みなさんはCNC(computerized numerical control/コンピュータライズド・ニューメリカル・コントロール)マシンと言う工作機械はご存じでしょうか?これは言うなればみなさんが木材や金属に穴を開ける時に使うドリルの刃(CNC加工用の特殊な刃なのですが)を回しながら素材に差し込む事で穴も開ける事ができますが、ドリルを素材に差し込んだまま横にスライドさせる事で溝も掘る事ができれば切り出す事もできます。
と言う様に昔であれば木材を加工する際にノコギリやノミと言った道具を駆使して加工していたものが今ではドリル1本で芸術的な和室の欄間や木像(北海道のお土産でよく目にする鮭をくわえた熊の置物の様なもの)までも加工することができるのです。
ですからDIYで物作りを楽しむ人にとっては欲しい工作工具のトップに上がる様な機械なのですが、これがまた高いのです。構造的には3Dプリンターのヘッド部分をドリルに置き換えたものなのですが、3Dプリンタープリンター同様に加工できる素材が大きくなればなるほど高価になるばかりか機械もそれにつれて大きくなりますので設置場所も考えなくてはいけません。

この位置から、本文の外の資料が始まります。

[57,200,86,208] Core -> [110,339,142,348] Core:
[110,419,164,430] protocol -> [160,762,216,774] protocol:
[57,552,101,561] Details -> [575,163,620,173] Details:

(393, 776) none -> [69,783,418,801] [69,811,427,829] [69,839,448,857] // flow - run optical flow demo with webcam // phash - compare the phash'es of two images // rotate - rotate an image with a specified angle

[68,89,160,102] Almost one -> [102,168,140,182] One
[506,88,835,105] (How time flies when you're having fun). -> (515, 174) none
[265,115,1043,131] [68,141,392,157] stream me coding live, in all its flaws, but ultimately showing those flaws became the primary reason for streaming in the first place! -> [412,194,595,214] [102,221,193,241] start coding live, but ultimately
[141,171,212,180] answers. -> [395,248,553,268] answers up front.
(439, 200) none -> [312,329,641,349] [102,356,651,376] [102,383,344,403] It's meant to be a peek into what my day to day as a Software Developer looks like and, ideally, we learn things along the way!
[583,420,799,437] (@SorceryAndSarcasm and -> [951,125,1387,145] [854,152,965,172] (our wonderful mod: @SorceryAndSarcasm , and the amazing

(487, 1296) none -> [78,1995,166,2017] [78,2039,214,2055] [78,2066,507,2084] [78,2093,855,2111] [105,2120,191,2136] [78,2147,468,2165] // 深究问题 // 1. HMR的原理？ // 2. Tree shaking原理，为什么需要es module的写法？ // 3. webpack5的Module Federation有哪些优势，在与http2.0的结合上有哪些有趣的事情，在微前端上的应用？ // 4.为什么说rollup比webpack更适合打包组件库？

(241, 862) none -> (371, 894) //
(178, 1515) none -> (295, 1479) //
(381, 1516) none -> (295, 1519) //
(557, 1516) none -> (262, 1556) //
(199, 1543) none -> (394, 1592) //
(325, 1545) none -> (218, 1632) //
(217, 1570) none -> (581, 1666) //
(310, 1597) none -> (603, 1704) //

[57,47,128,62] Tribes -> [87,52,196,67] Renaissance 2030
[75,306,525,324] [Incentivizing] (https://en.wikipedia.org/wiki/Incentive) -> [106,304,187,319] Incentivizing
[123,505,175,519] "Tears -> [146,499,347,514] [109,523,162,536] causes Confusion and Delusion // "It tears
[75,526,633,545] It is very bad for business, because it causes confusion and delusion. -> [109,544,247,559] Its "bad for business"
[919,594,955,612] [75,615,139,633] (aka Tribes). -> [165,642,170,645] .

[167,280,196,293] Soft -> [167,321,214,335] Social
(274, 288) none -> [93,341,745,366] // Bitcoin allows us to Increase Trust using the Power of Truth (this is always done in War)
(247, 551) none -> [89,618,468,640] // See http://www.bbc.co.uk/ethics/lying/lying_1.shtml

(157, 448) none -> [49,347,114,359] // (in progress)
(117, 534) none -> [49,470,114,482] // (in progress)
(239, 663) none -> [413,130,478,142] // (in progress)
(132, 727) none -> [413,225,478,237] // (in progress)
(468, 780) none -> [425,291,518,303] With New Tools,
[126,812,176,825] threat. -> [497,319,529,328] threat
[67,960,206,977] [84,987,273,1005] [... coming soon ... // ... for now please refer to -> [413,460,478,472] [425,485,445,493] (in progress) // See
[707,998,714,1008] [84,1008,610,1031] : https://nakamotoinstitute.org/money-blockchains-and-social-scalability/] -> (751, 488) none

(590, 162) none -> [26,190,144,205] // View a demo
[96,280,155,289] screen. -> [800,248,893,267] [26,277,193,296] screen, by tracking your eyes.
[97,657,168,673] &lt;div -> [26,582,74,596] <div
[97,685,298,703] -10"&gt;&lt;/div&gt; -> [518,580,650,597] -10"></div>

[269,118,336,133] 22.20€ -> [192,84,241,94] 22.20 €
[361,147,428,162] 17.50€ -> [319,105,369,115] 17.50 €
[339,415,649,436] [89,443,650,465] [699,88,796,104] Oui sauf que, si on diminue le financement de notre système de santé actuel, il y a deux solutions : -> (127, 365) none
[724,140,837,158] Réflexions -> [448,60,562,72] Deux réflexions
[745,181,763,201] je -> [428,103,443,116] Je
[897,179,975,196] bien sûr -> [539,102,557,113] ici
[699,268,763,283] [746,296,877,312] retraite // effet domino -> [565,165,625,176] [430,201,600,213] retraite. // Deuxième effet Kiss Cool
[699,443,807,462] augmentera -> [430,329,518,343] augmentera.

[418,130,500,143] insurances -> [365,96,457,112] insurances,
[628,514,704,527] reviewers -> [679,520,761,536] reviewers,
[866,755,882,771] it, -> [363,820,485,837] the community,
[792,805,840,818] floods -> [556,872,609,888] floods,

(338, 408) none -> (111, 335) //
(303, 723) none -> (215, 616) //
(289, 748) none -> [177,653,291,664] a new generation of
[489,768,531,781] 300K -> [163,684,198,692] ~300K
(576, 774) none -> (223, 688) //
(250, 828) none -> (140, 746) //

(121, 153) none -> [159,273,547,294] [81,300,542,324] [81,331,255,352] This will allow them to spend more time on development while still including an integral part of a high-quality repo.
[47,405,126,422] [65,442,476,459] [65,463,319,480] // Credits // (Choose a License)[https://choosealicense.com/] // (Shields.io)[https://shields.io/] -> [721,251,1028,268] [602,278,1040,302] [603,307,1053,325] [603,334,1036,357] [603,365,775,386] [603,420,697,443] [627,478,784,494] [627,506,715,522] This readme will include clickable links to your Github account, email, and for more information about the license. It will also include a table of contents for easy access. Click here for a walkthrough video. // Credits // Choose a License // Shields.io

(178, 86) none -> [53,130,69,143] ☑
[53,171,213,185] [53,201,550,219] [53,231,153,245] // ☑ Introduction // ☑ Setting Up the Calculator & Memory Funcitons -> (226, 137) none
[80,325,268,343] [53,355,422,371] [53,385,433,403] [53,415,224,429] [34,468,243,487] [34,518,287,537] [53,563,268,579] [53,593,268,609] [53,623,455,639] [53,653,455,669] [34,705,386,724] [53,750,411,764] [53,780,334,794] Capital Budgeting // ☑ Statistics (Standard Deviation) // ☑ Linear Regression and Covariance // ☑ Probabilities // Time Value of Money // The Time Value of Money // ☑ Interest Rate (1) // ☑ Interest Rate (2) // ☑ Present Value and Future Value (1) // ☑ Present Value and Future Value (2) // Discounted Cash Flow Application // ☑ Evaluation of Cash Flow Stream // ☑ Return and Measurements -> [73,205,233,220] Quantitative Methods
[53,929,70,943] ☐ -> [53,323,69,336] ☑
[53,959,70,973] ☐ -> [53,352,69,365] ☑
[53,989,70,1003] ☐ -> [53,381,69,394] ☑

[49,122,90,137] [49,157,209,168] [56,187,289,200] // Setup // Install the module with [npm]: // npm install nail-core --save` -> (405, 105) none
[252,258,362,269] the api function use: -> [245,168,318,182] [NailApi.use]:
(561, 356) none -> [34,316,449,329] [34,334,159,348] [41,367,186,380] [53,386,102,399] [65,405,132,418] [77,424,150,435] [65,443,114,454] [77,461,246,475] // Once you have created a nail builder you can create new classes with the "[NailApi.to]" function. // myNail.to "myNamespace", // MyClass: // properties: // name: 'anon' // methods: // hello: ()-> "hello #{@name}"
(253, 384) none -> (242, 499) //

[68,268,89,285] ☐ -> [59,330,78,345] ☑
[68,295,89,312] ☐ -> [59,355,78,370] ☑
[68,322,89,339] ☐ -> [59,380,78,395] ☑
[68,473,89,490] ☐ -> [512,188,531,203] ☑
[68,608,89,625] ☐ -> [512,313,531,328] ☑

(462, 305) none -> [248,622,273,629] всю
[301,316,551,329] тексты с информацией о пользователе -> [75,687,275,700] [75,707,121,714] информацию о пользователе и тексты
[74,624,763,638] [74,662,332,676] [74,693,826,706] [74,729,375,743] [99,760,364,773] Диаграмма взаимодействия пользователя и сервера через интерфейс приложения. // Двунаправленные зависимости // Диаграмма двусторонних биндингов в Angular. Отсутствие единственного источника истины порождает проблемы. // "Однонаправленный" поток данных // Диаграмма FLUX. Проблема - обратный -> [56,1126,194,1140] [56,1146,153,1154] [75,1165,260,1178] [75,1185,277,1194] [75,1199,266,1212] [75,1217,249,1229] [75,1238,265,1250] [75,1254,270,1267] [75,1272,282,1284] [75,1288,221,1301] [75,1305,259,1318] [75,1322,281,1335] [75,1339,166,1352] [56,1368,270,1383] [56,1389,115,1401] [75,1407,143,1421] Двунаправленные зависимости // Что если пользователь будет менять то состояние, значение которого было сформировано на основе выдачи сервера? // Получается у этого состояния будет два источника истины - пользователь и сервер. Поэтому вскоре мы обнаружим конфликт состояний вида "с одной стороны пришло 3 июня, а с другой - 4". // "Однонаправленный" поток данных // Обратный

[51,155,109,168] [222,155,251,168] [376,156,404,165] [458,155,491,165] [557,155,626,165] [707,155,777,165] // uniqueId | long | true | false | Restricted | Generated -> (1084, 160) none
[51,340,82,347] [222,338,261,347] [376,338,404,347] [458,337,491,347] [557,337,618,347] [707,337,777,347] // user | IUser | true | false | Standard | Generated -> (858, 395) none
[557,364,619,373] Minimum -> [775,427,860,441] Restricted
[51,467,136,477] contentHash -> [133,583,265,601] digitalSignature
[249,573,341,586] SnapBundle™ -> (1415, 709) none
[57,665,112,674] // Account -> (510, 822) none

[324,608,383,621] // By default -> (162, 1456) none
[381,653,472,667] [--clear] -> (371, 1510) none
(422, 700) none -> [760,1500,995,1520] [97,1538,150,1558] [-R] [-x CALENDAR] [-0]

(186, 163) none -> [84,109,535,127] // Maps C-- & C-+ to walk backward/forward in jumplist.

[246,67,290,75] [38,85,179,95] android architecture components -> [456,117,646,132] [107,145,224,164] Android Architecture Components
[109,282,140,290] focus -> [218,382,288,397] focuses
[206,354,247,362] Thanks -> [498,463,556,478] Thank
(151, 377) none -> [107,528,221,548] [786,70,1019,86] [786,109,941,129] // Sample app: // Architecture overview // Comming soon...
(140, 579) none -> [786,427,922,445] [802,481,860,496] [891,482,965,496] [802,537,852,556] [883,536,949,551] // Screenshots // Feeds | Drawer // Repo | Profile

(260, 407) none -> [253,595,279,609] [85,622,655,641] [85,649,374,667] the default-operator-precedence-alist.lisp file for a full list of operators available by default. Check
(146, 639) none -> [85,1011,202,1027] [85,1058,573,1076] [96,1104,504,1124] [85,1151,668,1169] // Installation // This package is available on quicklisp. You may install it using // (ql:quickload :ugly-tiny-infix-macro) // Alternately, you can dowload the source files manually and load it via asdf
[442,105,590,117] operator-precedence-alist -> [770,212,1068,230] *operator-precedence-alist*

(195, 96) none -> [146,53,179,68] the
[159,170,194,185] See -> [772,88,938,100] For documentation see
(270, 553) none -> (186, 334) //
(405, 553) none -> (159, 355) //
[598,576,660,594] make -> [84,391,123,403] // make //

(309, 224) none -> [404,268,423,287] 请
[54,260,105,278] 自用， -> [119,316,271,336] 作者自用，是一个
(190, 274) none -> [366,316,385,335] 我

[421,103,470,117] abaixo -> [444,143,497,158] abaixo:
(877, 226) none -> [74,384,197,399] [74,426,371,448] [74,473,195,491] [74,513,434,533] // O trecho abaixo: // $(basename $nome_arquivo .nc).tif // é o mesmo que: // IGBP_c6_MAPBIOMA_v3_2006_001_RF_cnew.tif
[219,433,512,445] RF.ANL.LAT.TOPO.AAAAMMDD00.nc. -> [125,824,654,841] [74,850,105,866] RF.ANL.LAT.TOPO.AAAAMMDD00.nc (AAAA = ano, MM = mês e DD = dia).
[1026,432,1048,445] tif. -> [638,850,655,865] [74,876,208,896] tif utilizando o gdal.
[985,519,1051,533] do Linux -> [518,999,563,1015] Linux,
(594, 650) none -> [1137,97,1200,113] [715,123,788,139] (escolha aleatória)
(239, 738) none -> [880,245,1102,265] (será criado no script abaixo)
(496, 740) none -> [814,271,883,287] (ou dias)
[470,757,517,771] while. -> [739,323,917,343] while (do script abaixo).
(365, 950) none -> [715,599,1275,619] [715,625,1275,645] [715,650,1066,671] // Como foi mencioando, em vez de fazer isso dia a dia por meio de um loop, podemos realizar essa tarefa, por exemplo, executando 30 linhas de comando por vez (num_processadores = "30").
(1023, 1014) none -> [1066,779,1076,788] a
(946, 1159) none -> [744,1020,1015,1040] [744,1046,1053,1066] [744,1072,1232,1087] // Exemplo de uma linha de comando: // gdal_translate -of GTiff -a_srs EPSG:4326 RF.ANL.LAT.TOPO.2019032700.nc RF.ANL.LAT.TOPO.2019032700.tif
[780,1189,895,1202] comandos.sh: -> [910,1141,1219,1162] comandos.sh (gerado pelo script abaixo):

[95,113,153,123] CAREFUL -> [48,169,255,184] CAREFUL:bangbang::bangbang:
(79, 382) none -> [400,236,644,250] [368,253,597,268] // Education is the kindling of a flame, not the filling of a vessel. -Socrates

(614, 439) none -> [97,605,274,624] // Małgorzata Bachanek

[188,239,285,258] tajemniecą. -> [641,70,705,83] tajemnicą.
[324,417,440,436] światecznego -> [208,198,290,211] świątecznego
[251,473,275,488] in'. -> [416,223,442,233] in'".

例えば15cm×15cm四方の加工範囲を持っているCNCマシンであれば30cm×30cmもあれば設置できますが、30cm×30cmと倍の大きさになるとスクエアタイプの簡易的なCNCマシンでも45cm×45cmくらいの設置面積が取られますし、それがゴミが飛ばない様にカバーで覆われて排気設備までついたCNCマシンとなると更に大きくなり、とても個人で自宅の書斎に置くレベルではありません。

そんな現状のCNCの構造を根本から変えてサイズフリーで加工できる様にしたのがこの自走式CNCロボット「Goliath CNC」です。